No system stays still for long.
WordPress updates, browsers change, and Divi — the page builder extended by many of my plugins — continues to evolve. Each new release brings refinements, bug fixes, and interface tweaks. And while that’s good news for users, it’s a quiet headache for any automated system that’s trying to interact with it.
This gradual erosion — the slow drift between what the AI agent expects to see and what it actually encounters — is what I call context drift. Accordingly, we need strategies to keep our AI-driven test generation stable over time.
System Detection
Divi is a great example. The jump from Divi 4 to Divi 5 brought major internal changes, from the way settings are stored to the layout of the builder interface itself. A Codeception test that clicked confidently through Divi 4’s menus would struggle in Divi 5 — not because the feature stopped working, but because the underlying selectors and UI logic changed.

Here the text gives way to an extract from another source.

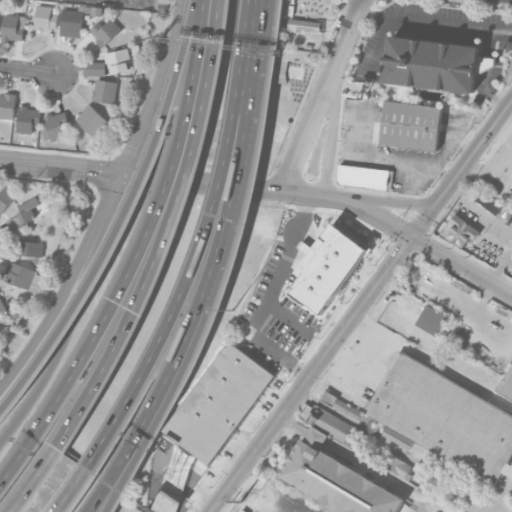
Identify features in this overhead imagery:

To address this, I implemented system detection. The test environment now identifies whether it’s running on Divi 4 or Divi 5 and automatically loads a different set of instructions and a separate step library for each.
This makes the agent’s behavior version-aware. If a test starts on Divi 4 and later switches to Divi 5 — as might happen when testing a migration — the agent switches configuration mid-test, changing both its reference library and its internal guidance. The process is seamless and, more importantly, stable.
By letting the agent understand which world it’s in, the system avoids trying to apply knowledge that no longer fits.
Helper Methods
Some stability problems don’t come from version drift but from quirks of the interface itself. Certain UI elements are simply tricky to automate — not just for the agent, but often for human testers too.
One example is the color picker in Divi 5. It looks simple, but it hides a subtle behavior: if the field isn’t blurred (that is, if focus isn’t removed) before closing the picker, the chosen color doesn’t save. The agent will usually correctly verify the value has been set in the field in the color picker modal, and correctly verify that the color picker is closed, but it fails to notice that the color is not retained in the closed form of the color picker.
Because each color field has a unique identifier, caching or reuse doesn’t help much here. The same bug appears again and again in slightly different forms.
My solution was to create a helper method — a custom Codeception command that wraps this behavior correctly. The helper handles the focus, click, and blur events automatically, ensuring the color always saves. Once that helper exists, the agent doesn’t need to think about the color picker anymore. It just calls the helper.
This kind of abstraction might seem like cheating — manually adding code to handle what the AI couldn’t. But in reality, it’s no different from paving over a pothole in the road. You’re not changing the journey; you’re just making it smoother. And if the color picker changes again in the future, there’s only one piece of code to update.
Over time, these helpers become a toolkit for resilience — the equivalent of giving the AI better tools for the job rather than asking it to be endlessly adaptable.
Robust Prompting
Even with system detection and helpers, perhaps the most powerful stabilizer of all is robust prompting — the quiet craft of teaching the AI how to think clearly and consistently.
When generation gets stuck on a step — maybe it keeps clicking the wrong button, or selects the wrong element because multiple options look similar — I dig into the issue. I try to understand not only what went wrong, but why. Was the model relying too much on hidden CSS classes? Was it ignoring visible button text? Was it assuming that similar-looking panels worked the same way when they didn’t?
For each insight, I add a note to an instructions file — a kind of standing set of principles that guide the AI’s behavior. Over time, this file has grown into a collection of small but powerful rules.
These instructions don’t hard-code behavior; they shape reasoning. They help the model generalize from one test to another, making decisions that hold up even as the interface evolves.
It’s a process of teaching by reflection — turning each past failure into guidance for future success.
Staying Relevant
Even with good prompting and separate libraries, time takes its toll. Within a single system — say, Divi 5 — updates still occur. UI labels shift. Controls get renamed. Steps that worked a month ago might no longer match anything.
To prevent the library from filling up with outdated or misleading examples, any step that’s reused but fails validation is automatically removed. This keeps the vector database fresh and relevant, ensuring that the AI’s memory doesn’t become a museum of broken code.
In this way, the system maintains a kind of living memory — always learning, always pruning.
Stable Progress
Stability isn’t about freezing a system in time. It’s about helping it adapt without losing its footing.
Between version detection, helper methods, robust prompting, and self-cleaning memory, the AI learns not just how to generate tests, but how to stay reliable as the world around it changes.